Building a big data architecture
The biggest question businesses are asking themselves is whether they should build a big data architecture and fund it through the resultant turnover and savings, or whether to wait until they have a cost-effective use-case before investing in the infrastructure.
"It's the classic case of the chicken and the egg, and it seems like most of us are holding our breath to see what works," says Paul Leroy, technical account manager at Slipstream Data, who will be presenting on 'Big Data in The Cloud - Virtual Machines and The Chicken and The Egg', during the ITWeb Business Intelligence Summit 2016 at The Forum in Bryanston on 1 and 2 March.
He says to give the discussion some context, most infrastructure providers have been pushing virtual computing as a solution to all of our problems, yet virtual computing technology has not seen a considerable uptake in SA.
"Data science and the infrastructure investment that is required to make it work is being held back by one key concern - bandwidth. This has been the biggest hurdle in SA, particularly for smaller businesses who are looking towards the likes of Google and Amazon's capacity."
Asking how we can get around this, Leroy says big data offshore requires huge uploads of raw data, and small downloads of results, which is the polar opposite to most company's networking traffic.
"This is where the opportunity lies.
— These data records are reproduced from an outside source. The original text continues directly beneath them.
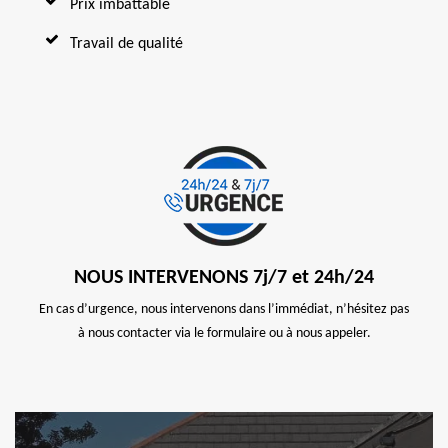
Prix imbattable
Travail de qualité
NOUS INTERVENONS 7j/7 et 24h/24
En cas d’urgence, nous intervenons dans l’immédiat, n’hésitez pas
à nous contacter via le formulaire ou à nous appeler.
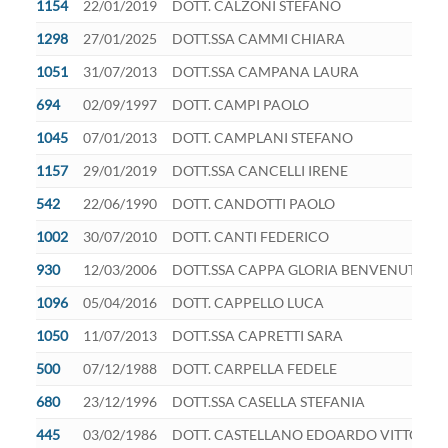
1154
22/01/2019
DOTT. CALZONI STEFANO
1298
27/01/2025
DOTT.SSA CAMMI CHIARA
1051
31/07/2013
DOTT.SSA CAMPANA LAURA
694
02/09/1997
DOTT. CAMPI PAOLO
1045
07/01/2013
DOTT. CAMPLANI STEFANO
1157
29/01/2019
DOTT.SSA CANCELLI IRENE
542
22/06/1990
DOTT. CANDOTTI PAOLO
1002
30/07/2010
DOTT. CANTI FEDERICO
930
12/03/2006
DOTT.SSA CAPPA GLORIA BENVENUTA
1096
05/04/2016
DOTT. CAPPELLO LUCA
1050
11/07/2013
DOTT.SSA CAPRETTI SARA
500
07/12/1988
DOTT. CARPELLA FEDELE
680
23/12/1996
DOTT.SSA CASELLA STEFANIA
445
03/02/1986
DOTT. CASTELLANO EDOARDO VITTORIO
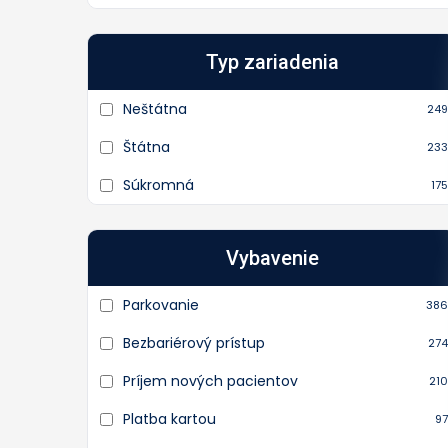
Typ zariadenia
Neštátna
249
Štátna
233
Súkromná
175
Vybavenie
Parkovanie
386
Bezbariérový prístup
274
Príjem nových pacientov
210
Platba kartou
97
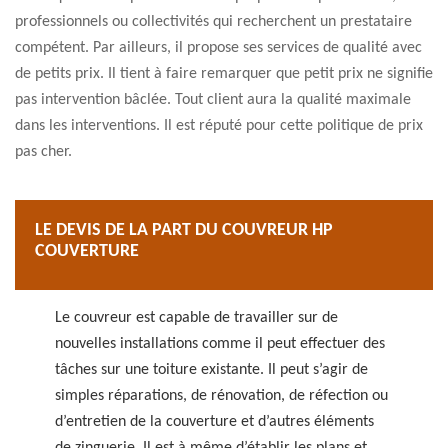
professionnels ou collectivités qui recherchent un prestataire
compétent. Par ailleurs, il propose ses services de qualité avec
de petits prix. Il tient à faire remarquer que petit prix ne signifie
pas intervention bâclée. Tout client aura la qualité maximale
dans les interventions. Il est réputé pour cette politique de prix
pas cher.
LE DEVIS DE LA PART DU COUVREUR HP
COUVERTURE
Le couvreur est capable de travailler sur de
nouvelles installations comme il peut effectuer des
tâches sur une toiture existante. Il peut s’agir de
simples réparations, de rénovation, de réfection ou
d’entretien de la couverture et d’autres éléments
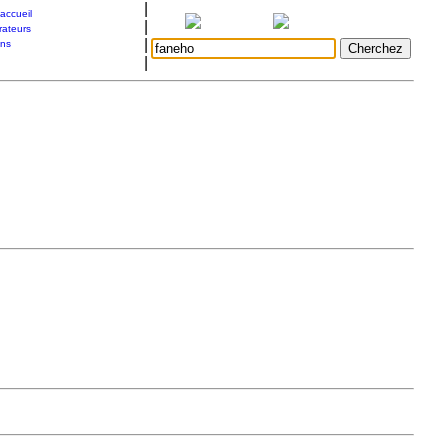
|
accueil
|
rateurs
|
ons
|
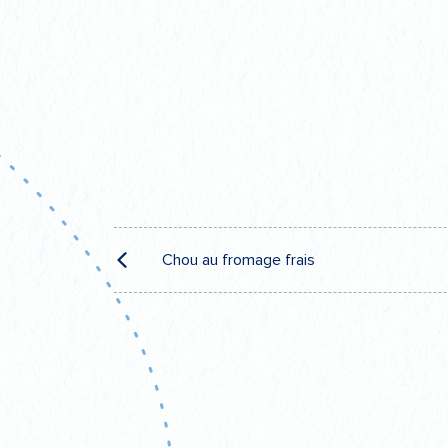
Navigation
Chou au fromage frais
de
l’article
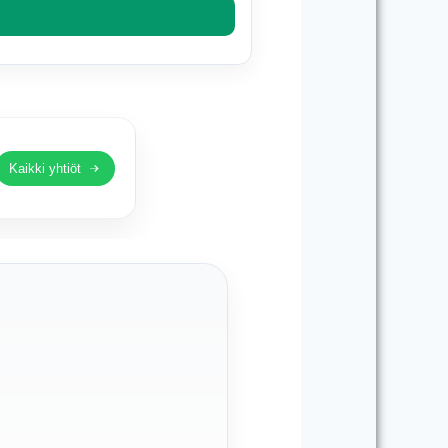
Kaikki yhtiöt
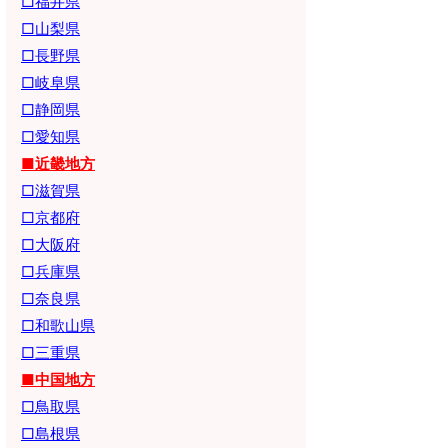
□福井県
□山梨県
□長野県
□岐阜県
□静岡県
□愛知県
■近畿地方
□滋賀県
□京都府
□大阪府
□兵庫県
□奈良県
□和歌山県
□三重県
■中国地方
□鳥取県
□島根県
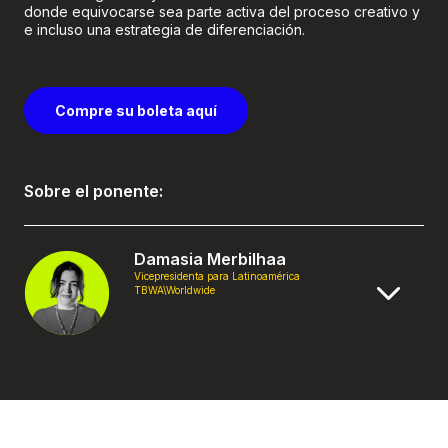
donde equivocarse sea parte activa del proceso creativo y
e incluso una estrategia de diferenciación.
Compre su boleta aquí
Sobre el ponente:
Damasia Merbilhaa
Vicepresidenta para Latinoamérica
TBWA\Worldwide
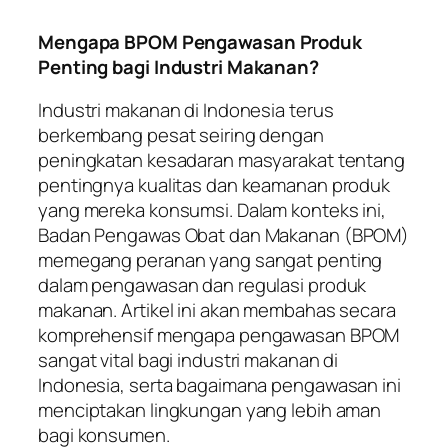
Mengapa BPOM Pengawasan Produk
Penting bagi Industri Makanan?
Industri makanan di Indonesia terus
berkembang pesat seiring dengan
peningkatan kesadaran masyarakat tentang
pentingnya kualitas dan keamanan produk
yang mereka konsumsi. Dalam konteks ini,
Badan Pengawas Obat dan Makanan (BPOM)
memegang peranan yang sangat penting
dalam pengawasan dan regulasi produk
makanan. Artikel ini akan membahas secara
komprehensif mengapa pengawasan BPOM
sangat vital bagi industri makanan di
Indonesia, serta bagaimana pengawasan ini
menciptakan lingkungan yang lebih aman
bagi konsumen.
This means we can be utilising our unused (but paid for) bandwidth to bolster our capacity, while using virtual machines to increase our capability."
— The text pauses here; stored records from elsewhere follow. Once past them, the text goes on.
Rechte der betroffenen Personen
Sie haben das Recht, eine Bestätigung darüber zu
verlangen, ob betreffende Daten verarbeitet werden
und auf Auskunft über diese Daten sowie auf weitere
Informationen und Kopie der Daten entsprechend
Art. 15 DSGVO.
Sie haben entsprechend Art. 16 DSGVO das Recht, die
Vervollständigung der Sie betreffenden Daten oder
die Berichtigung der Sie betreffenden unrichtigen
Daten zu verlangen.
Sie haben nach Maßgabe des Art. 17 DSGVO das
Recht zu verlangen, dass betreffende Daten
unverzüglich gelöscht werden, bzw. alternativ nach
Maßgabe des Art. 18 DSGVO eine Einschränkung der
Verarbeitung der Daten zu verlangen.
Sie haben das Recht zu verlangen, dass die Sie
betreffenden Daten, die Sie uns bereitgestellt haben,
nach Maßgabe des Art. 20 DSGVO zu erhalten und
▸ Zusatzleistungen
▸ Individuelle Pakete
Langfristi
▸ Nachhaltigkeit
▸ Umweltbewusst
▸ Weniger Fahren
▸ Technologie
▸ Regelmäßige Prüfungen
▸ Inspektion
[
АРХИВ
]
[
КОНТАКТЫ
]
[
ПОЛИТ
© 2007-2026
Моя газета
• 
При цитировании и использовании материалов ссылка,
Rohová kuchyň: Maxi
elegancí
He says virtual machines reduce the direct costs of any operation when the machines are not on a dedicated cluster and are not running 24/7.
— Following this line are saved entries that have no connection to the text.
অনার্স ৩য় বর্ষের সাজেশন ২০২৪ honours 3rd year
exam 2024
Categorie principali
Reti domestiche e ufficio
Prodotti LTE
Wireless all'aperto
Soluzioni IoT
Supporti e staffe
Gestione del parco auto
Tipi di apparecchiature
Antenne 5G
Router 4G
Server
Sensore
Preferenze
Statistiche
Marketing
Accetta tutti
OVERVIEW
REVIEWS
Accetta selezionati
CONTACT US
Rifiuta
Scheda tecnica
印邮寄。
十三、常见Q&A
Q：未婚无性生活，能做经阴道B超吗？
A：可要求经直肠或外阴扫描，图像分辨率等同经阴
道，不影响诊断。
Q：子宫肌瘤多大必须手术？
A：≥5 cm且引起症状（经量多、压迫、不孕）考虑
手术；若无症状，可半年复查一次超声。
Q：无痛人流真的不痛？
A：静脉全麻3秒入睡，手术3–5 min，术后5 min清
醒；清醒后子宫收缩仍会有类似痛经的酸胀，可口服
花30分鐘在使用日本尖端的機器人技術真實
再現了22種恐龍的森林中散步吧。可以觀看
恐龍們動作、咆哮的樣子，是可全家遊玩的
"When looking at Hadoop clusters, this can become a problem as it requires all data nodes to have to be running in order to store the data. Traditionally this would mean that Hadoop does not translate to a good use case on virtual machines, but with new advancements in large dataset analytics, this is no longer a concern.
"The cost of deploying a cluster and moving the data has also been resolved. The large cloud providers are building access to their storage platforms from their virtual machine platforms which negates the need to move data around before analysing it."
What we're left with, explains Leroy, is the cost of the human resources required to program these new cluster computers; with Java, Scala and Python developers who are fairly expensive.
"But what if the entire process can be simplified to a point where very little coding is required? There are a few projects currently working on addressing this, including Apache NiFi, which simplify the complex processes needed to wrangle the data and alleviate the burden on traditional programming."
He says Slipstream Data will do a live demo at the summit on the new tools in BI and how users can prepare for the coming wave of big data as a service. Delegates can expect to learn about lowering storage costs, simplifying deployment, code-free analysis, as well as the benefits of data visualisation as an essential tool in the BI workflow.